Text excerpt:
-------------------------

Native code is typically written in languages like C or C++, which are lower-level than Java or Kotlin, the most popular languages used for Android application development. This means that the code is closer to the machine language of the processor, thus requiring a deeper understanding of lower-level programming concepts. Brunhilda and Vultur have started using native code for decryption of payloads, likely in order to make the samples harder to reverse engineer.

Distributing malicious code across multiple payloads

In this blog post we show how Brunhilda drops a total of 3 Vultur-related payloads: two APK files and one DEX file. We also showcase how payload #2 and #3 can effectively work together. This fragmentation can complicate the analysis process, as multiple components must be assembled to reveal the malware’s complete functionality.

Execution flow: A three-headed… bird?

While previous versions of Brunhilda delivered Vultur through a single payload, the latest variant now drops Vultur in three layers. The Brunhilda dropper in this campaign is a modified version of the legitimate McAfee Security app, which makes it seem harmless to the victim upon execution as it includes functionality that the official McAfee Security app would have.

Figure 8: The modded version of the McAfee Security app is launched.

-------------------------

Records from a collection:
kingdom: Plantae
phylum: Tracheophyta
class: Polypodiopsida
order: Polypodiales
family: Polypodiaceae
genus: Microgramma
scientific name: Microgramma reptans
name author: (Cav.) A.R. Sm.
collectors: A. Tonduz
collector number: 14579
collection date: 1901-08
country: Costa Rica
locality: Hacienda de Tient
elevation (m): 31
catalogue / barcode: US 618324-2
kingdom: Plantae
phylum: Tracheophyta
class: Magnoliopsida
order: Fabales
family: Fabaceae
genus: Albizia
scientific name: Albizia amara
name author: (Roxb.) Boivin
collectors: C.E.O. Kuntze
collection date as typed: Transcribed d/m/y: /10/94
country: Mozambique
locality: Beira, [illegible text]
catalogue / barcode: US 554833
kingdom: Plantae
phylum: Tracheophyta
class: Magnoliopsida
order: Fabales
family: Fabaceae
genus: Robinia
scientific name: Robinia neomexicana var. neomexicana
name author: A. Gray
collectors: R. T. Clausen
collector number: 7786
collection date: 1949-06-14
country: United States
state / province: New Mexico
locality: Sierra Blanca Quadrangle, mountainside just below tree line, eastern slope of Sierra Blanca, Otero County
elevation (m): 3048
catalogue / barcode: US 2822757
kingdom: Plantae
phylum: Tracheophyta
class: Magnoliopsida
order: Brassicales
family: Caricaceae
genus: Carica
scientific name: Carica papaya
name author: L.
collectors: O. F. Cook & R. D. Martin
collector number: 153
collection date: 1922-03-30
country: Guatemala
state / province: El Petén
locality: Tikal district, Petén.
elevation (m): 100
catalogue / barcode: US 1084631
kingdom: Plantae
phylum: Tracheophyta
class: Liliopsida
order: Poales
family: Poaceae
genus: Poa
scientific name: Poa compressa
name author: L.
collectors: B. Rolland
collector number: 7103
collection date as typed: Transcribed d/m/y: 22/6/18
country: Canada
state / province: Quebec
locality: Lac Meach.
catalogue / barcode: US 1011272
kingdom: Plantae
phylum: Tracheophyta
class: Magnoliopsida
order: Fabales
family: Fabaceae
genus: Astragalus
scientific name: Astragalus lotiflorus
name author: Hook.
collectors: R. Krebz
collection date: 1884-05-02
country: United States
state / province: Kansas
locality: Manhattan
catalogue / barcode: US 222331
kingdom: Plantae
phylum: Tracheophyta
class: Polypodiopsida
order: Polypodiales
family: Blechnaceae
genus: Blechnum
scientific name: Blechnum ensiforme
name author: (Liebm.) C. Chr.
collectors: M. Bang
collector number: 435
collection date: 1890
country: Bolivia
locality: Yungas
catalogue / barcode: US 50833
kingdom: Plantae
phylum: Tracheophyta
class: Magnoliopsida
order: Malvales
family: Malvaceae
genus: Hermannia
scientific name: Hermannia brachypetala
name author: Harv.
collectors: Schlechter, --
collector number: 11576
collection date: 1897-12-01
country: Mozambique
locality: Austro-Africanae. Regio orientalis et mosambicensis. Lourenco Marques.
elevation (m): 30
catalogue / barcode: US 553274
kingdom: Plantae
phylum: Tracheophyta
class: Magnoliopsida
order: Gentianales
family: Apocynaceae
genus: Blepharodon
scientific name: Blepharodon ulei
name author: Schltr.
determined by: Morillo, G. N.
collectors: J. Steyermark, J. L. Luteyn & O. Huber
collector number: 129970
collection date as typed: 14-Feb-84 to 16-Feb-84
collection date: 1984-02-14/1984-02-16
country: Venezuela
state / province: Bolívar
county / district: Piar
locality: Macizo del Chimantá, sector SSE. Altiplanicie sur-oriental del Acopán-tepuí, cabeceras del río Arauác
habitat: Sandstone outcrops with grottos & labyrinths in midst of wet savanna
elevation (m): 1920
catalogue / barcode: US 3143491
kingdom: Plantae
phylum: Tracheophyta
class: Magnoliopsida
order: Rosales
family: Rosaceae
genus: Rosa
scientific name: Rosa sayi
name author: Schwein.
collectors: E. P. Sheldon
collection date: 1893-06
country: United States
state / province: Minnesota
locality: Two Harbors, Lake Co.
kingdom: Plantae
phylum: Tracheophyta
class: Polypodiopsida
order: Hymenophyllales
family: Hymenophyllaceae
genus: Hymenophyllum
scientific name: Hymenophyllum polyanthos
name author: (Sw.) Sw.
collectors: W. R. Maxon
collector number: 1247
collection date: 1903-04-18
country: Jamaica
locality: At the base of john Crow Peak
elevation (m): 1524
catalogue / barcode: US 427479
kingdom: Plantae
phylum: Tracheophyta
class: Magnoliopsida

-------------------------

Action item:
Write what comes next in the excerpt about the Brunhilda dropper and its Vultur payloads, picking up after its final line.

Output for this task:
In the background, the infected device registers with its C2 server through the /ejr/ endpoint and the application.register method. In the related HTTP POST request, the C2 is provided with the following information:

  • Malware package name (as the dropper is a modified version of the McAfee Security app, it sends the official com.wsandroid.suite package name);
  • Android version;
  • Device model;
  • Language and country code (example: sv-SE);
  • Base64 encoded list of installed applications;
  • Tag (dropper campaign name, example: dropper2).

The server response is decrypted and stored in a SharedPreference key named 9bd25f13-c3f8-4503-ab34-4bbd63004b6e, where the value indicates whether the registration was successful or not. After successfully registering the bot with the dropper C2, the first Vultur payload is eventually decrypted and installed from an onClick() method.

Figure 9: Decryption and installation of the first Vultur payload.

In this sample, the encrypted data is hidden in a file named 78a01b34-2439-41c2-8ab7-d97f3ec158c6 that is stored within the app’s “assets” directory. When decrypted, this will reveal an APK file to be installed.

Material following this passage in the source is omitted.